Two thousand six hundred soldiers were killed in the Yom Kippur War, Amikam among them, I already knew, and two of my peers from the youth movement, and four members of the kibbutz. Most of my classmates were at the front, Yoash was in Sinai with the reservists; almost everyone I knew plunged into the war, and the whole horror passed me by.
All that happened to me was that I started to think about Hagar, and that too came from a primeval fear. Suddenly the two of us were alone, and with all the unclear information and rumors flying around, I started fantasizing about how I would flee with her to the forests. The forests? Yes, I regret to say that for some reason I saw myself fleeing the shelling with the baby to the forest.
Among other nonsense I thought that it was a good thing she was still breast-feeding, because when the Syrian stormtroopers ran riot in the streets — for some reason I had Syrians in my head — I would be able to lock the door without having to worry about food for her. I remember that I even checked the lock. At the end of all these adventures was of course an emotional reunion with Alek who came to look for us; but until the emotional reunion, I was at least with her both in fantasy and reality.
Someone will have to explain to me one day why people make propaganda for love: we have our heads stuffed with it from infancy, as if this particular lunacy is an important Zionist value.
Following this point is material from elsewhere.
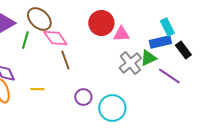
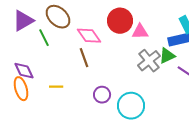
pink diamond: (55, 38) -> (89, 36), moved
green line: (25, 40) -> (44, 38), turned -42

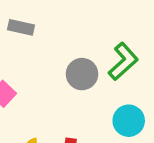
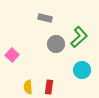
gray rectangle: (21, 27) -> (45, 18), moved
Get ready, get set, here it comes … like a flash of lightning … your personal earthquake … don’t let it pass you by, you too deserve to experience it … love at first sight for every citizen!
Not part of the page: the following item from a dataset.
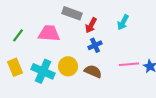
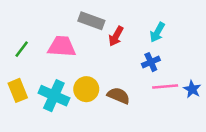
blue cross: (95, 45) -> (151, 62), moved

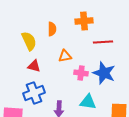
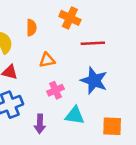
orange cross: (84, 21) -> (70, 18), turned 30
pink cross: (81, 73) -> (56, 90), moved, turned -32

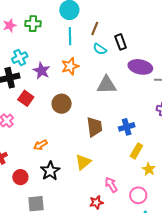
When I was a child it wasn’t so bad: “love” was mentioned almost only at bedtime; “love” appeared in the fairy tales that Yochi sometimes read aloud to us from the passage, when we were all already tucked into bed in our rooms, with our faces to the wall. But Yochi usually preferred stories of a different kind, and it was only rarely that she read us fairy tales.
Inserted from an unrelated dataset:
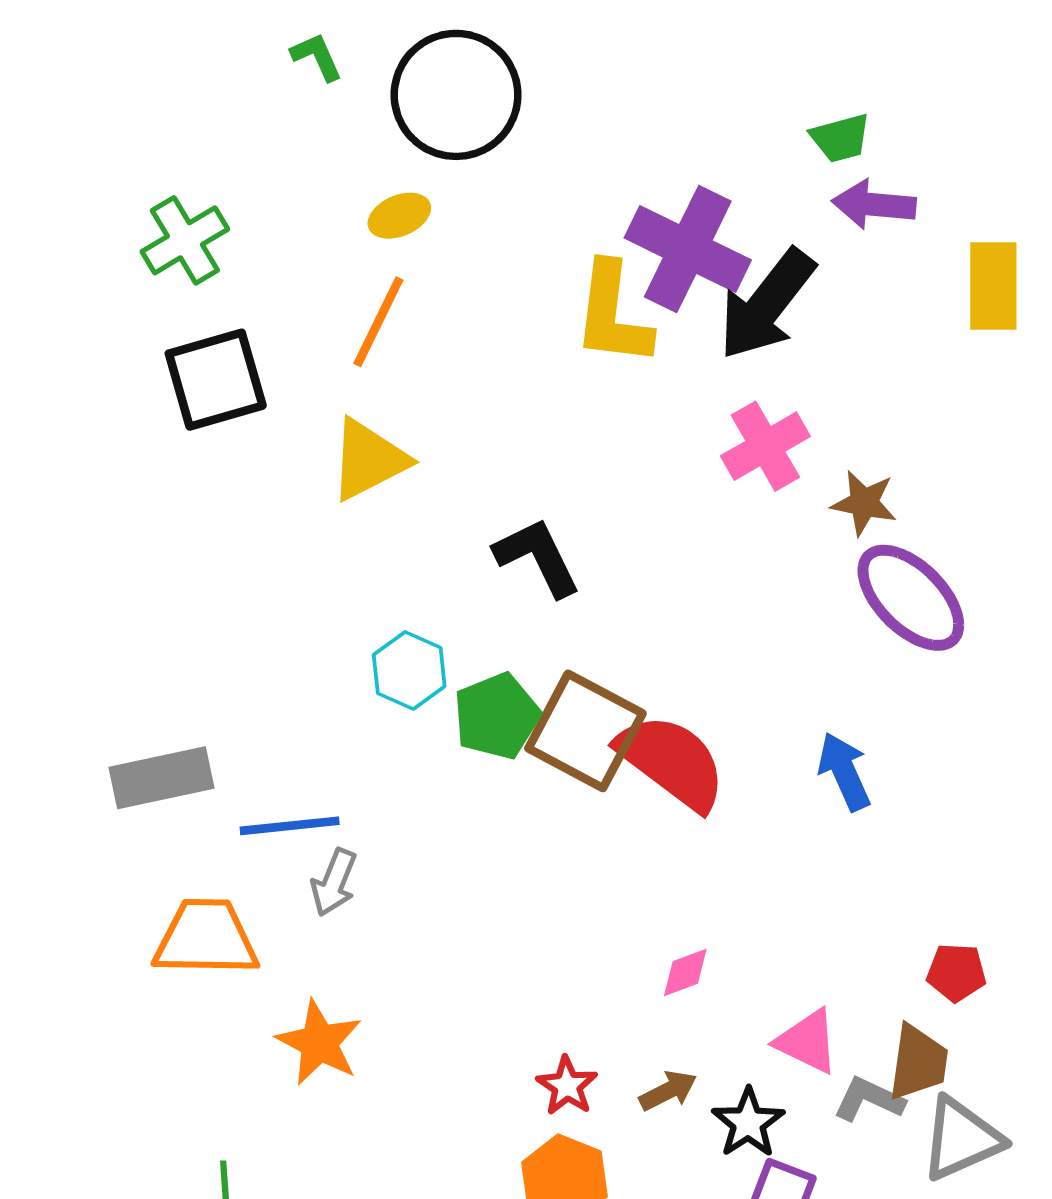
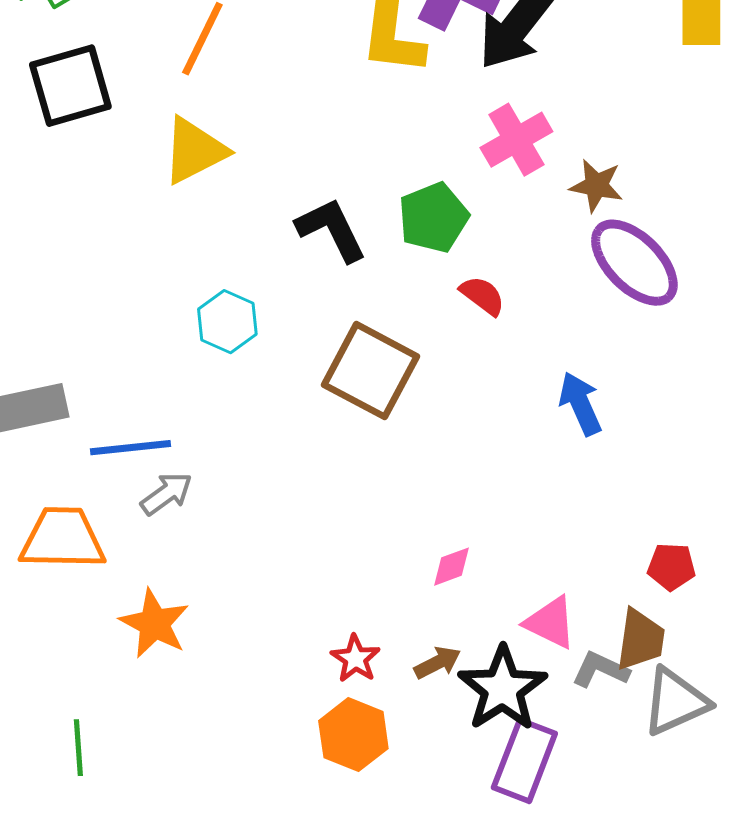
green pentagon: (497, 716) -> (433, 218), moved
red semicircle: (672, 762) -> (482, 296), moved, size x0.5
gray arrow: (334, 882) -> (166, 494), turned -148
black star: (748, 1123) -> (502, 689), size x1.5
Later on we discovered Hollywood romances for ourselves, in the movies for adults screened in the dining room and in hidden copies of Movie World . The girls read Daddy Longlegs , the boys restricted themselves to volleyball.… On the door of a cupboard in the dentist’s clinic Rhett Butler held Scarlett O’Hara’s chin as if he were about to examine her throat, and when I opened my mouth wide Shoshana Damari sang on the radio, “He knew there was no lighthouse on the shore.…” On the whole, I think, most of the time we were free of romantic preoccupations. Not like today when the propaganda is more and more pervasive, and every click of the remote control brings you propaganda for epilepsy or some weird jingle in praise of being struck by lightning.
In a thousand years I will never understand why they sell us this stuff: as if emotional epilepsy is something charming and lightning strikes are good for the environment.